Page images and extracted text
◇ ◇ ◇ ◇
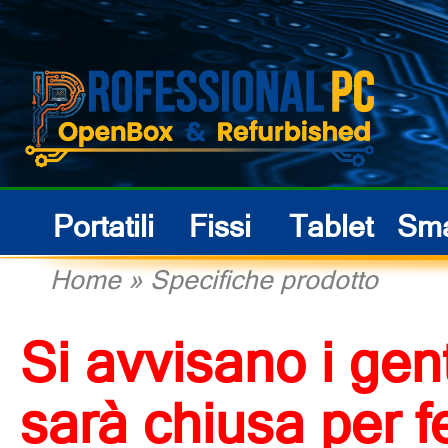
Portatili
Fissi
Tablet
Sma
Home
»
Specifiche prodotto
Si avvisano i gent
sarà chiusa per f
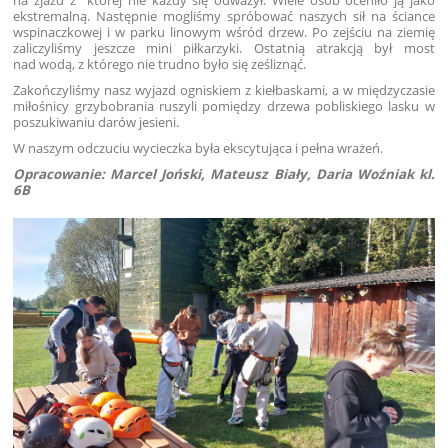
ekstremalną. Następnie mogliśmy spróbować naszych sił na ściance
wspinaczkowej i w parku linowym wśród drzew. Po zejściu na ziemię
zaliczyliśmy jeszcze mini piłkarzyki. Ostatnią atrakcją był most
nad wodą, z którego nie trudno było się ześliznąć.
Zakończyliśmy nasz wyjazd ogniskiem z kiełbaskami, a w międzyczasie
miłośnicy grzybobrania ruszyli pomiędzy drzewa pobliskiego lasku w
poszukiwaniu darów jesieni.
W naszym odczuciu wycieczka była ekscytująca i pełna wrażeń.
Opracowanie: Marcel Joński, Mateusz Biały, Daria Woźniak kl.
6B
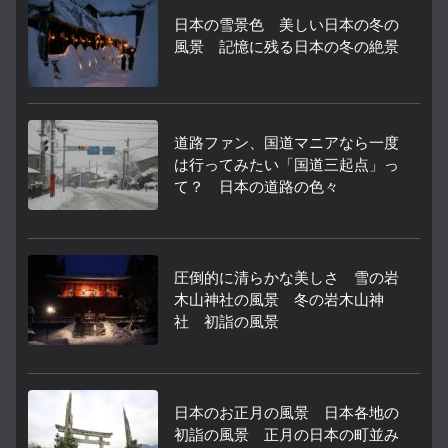
日本の雪景色 美しい日本の冬の
風景 記憶に残る日本の冬の絶景
道路ファン、国道マニアなら一度
は行ってみたい「国道三起点」っ
て？ 日本の道路の色々
圧倒的に清らかな美しさ 雪の岩
木山神社の風景 冬の岩木山神
社 初詣の風景
日本のお正月の風景 日本各地の
初詣の風景 正月の日本の町並み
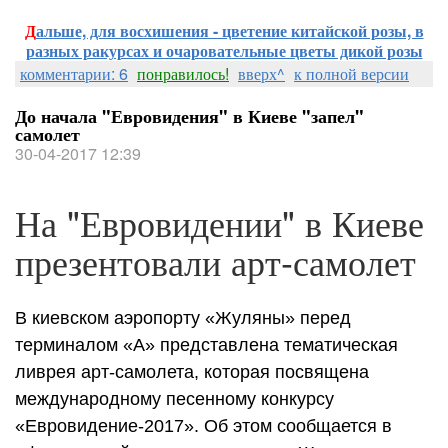
Д
альше, для восхишения - цветение китайской розы, в
разных ракурсах и очаровательные цветы дикой розы
комментарии: 6
понравилось!
вверх^
к полной версии
До начала "Евровидения" в Киеве "запел"
самолет
30-04-2017 12:39
На "Евровидении" в Киеве
презентовали арт-самолет
В киевском аэропорту «Жуляны» перед
терминалом «А» представлена тематическая
ливрея арт-самолета, которая посвящена
международному песенному конкурсу
«Евровидение-2017». Об этом сообщается в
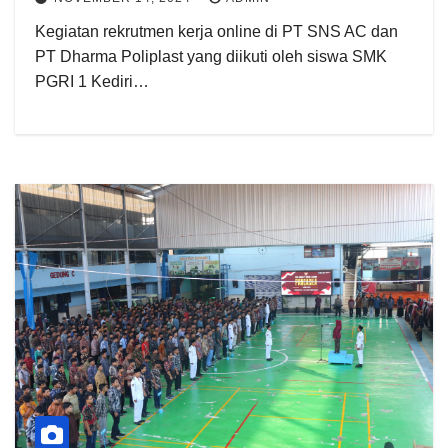
Kegiatan rekrutmen kerja online di PT SNS AC dan
PT Dharma Poliplast yang diikuti oleh siswa SMK
PGRI 1 Kediri…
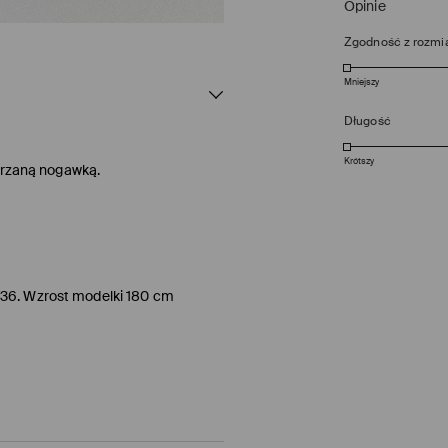
Opinie
Zgodność z rozmi
Mniejszy
Długość
Krótszy
zerzaną nogawką.
/36. Wzrost modelki 180 cm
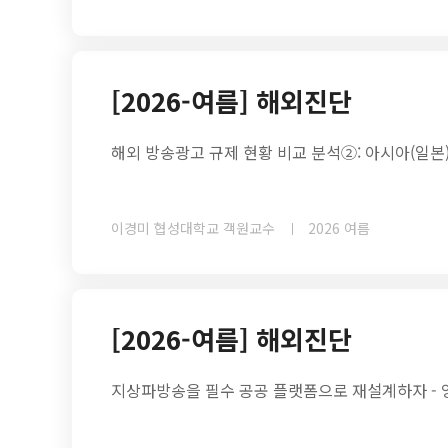
[2026-여름] 해외진단
해외 방송광고 규제 현황 비교 분석②: 아시아(일본
이경미 협성대학교 객원교수
2026 여름
[2026-여름] 해외진단
지상파방송을 필수 공공 플랫폼으로 재설계하자 - 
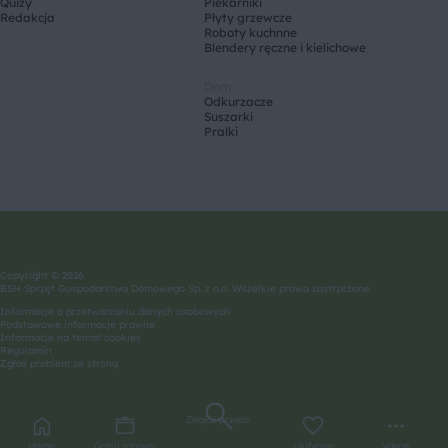
Quizy
Piekarniki
Redakcja
Płyty grzewcze
Roboty kuchnne
Blendery ręczne i kielichowe
Dom
Odkurzacze
Suszarki
Pralki
Copyright © 2026
BSH Sprzęt Gospodarstwa Domowego Sp. z o.o. Wszelkie prawa zastrzeżone.
Informacje o przetwarzaniu danych osobowych
Podstawowe informacje prawne
Informacje na temat cookies
Regulamin
Zgłoś problem ze stroną
Znajdź przepis
Home
Gotuj zdrowo
Ulubione
Więcej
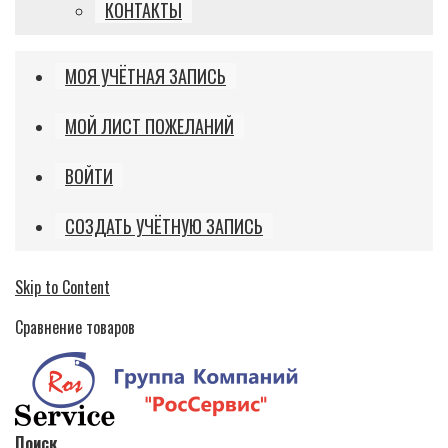
КОНТАКТЫ
МОЯ УЧЁТНАЯ ЗАПИСЬ
МОЙ ЛИСТ ПОЖЕЛАНИЙ
ВОЙТИ
СОЗДАТЬ УЧЁТНУЮ ЗАПИСЬ
Skip to Content
Сравнение товаров
Поиск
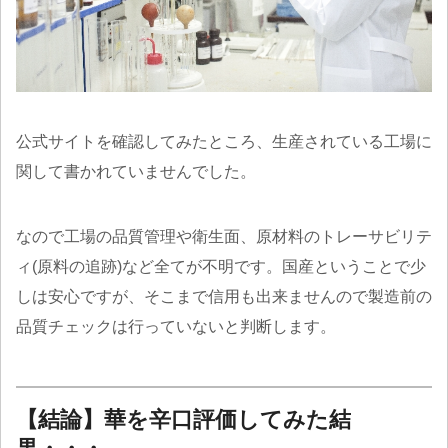
公式サイトを確認してみたところ、生産されている工場に
関して書かれていませんでした。
なので工場の品質管理や衛生面、原材料のトレーサビリテ
ィ(原料の追跡)など全てが不明です。国産ということで少
しは安心ですが、そこまで信用も出来ませんので製造前の
品質チェックは行っていないと判断します。
【結論】華を辛口評価してみた結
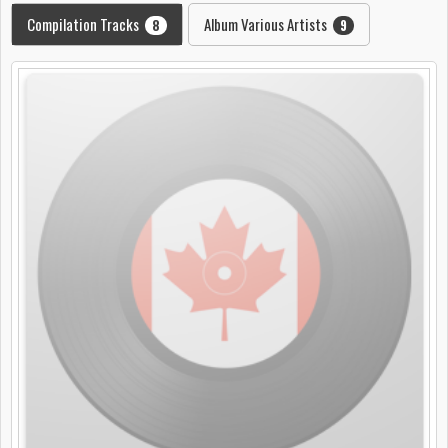
Compilation Tracks
Album Various Artists
8
9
◇ ◇ ◇ ◇
What the task asks
Restate the data above word for word, so that the only difference is the missing pictures.

Response
Portatili
Fissi
Tablet
Sma
Home
»
Specifiche prodotto
Si avvisano i gent
sarà chiusa per f
ekstremalną. Następnie mogliśmy spróbować naszych sił na ściance
wspinaczkowej i w parku linowym wśród drzew. Po zejściu na ziemię
zaliczyliśmy jeszcze mini piłkarzyki. Ostatnią atrakcją był most
nad wodą, z którego nie trudno było się ześliznąć.
Zakończyliśmy nasz wyjazd ogniskiem z kiełbaskami, a w międzyczasie
miłośnicy grzybobrania ruszyli pomiędzy drzewa pobliskiego lasku w
poszukiwaniu darów jesieni.
W naszym odczuciu wycieczka była ekscytująca i pełna wrażeń.
Opracowanie: Marcel Joński, Mateusz Biały, Daria Woźniak kl.
6B
日本の雪景色 美しい日本の冬の
風景 記憶に残る日本の冬の絶景
道路ファン、国道マニアなら一度
は行ってみたい「国道三起点」っ
て？ 日本の道路の色々
圧倒的に清らかな美しさ 雪の岩
木山神社の風景 冬の岩木山神
社 初詣の風景
日本のお正月の風景 日本各地の
初詣の風景 正月の日本の町並み
Д
альше, для восхишения - цветение китайской розы, в
разных ракурсах и очаровательные цветы дикой розы
комментарии: 6
понравилось!
вверх^
к полной версии
До начала "Евровидения" в Киеве "запел"
самолет
30-04-2017 12:39
На "Евровидении" в Киеве
презентовали арт-самолет
В киевском аэропорту «Жуляны» перед
терминалом «А» представлена тематическая
ливрея арт-самолета, которая посвящена
международному песенному конкурсу
«Евровидение-2017». Об этом сообщается в
Kegiatan rekrutmen kerja online di PT SNS AC dan
PT Dharma Poliplast yang diikuti oleh siswa SMK
PGRI 1 Kediri…
Opinie
Zgodność z rozmi
Mniejszy
Długość
Krótszy
zerzaną nogawką.
/36. Wzrost modelki 180 cm
[2026-여름] 해외진단
해외 방송광고 규제 현황 비교 분석②: 아시아(일본
이경미 협성대학교 객원교수
2026 여름
[2026-여름] 해외진단
지상파방송을 필수 공공 플랫폼으로 재설계하자 - 
Quizy
Piekarniki
Redakcja
Płyty grzewcze
Roboty kuchnne
Blendery ręczne i kielichowe
Dom
Odkurzacze
Suszarki
Pralki
Copyright © 2026
BSH Sprzęt Gospodarstwa Domowego Sp. z o.o. Wszelkie prawa zastrzeżone.
Informacje o przetwarzaniu danych osobowych
Podstawowe informacje prawne
Informacje na temat cookies
Regulamin
Zgłoś problem ze stroną
Znajdź przepis
Home
Gotuj zdrowo
Ulubione
Więcej
КОНТАКТЫ
МОЯ УЧЁТНАЯ ЗАПИСЬ
МОЙ ЛИСТ ПОЖЕЛАНИЙ
ВОЙТИ
СОЗДАТЬ УЧЁТНУЮ ЗАПИСЬ
Skip to Content
Сравнение товаров
Поиск
公式サイトを確認してみたところ、生産されている工場に
関して書かれていませんでした。
なので工場の品質管理や衛生面、原材料のトレーサビリテ
ィ(原料の追跡)など全てが不明です。国産ということで少
しは安心ですが、そこまで信用も出来ませんので製造前の
品質チェックは行っていないと判断します。
【結論】華を辛口評価してみた結
Compilation Tracks
Album Various Artists
8
9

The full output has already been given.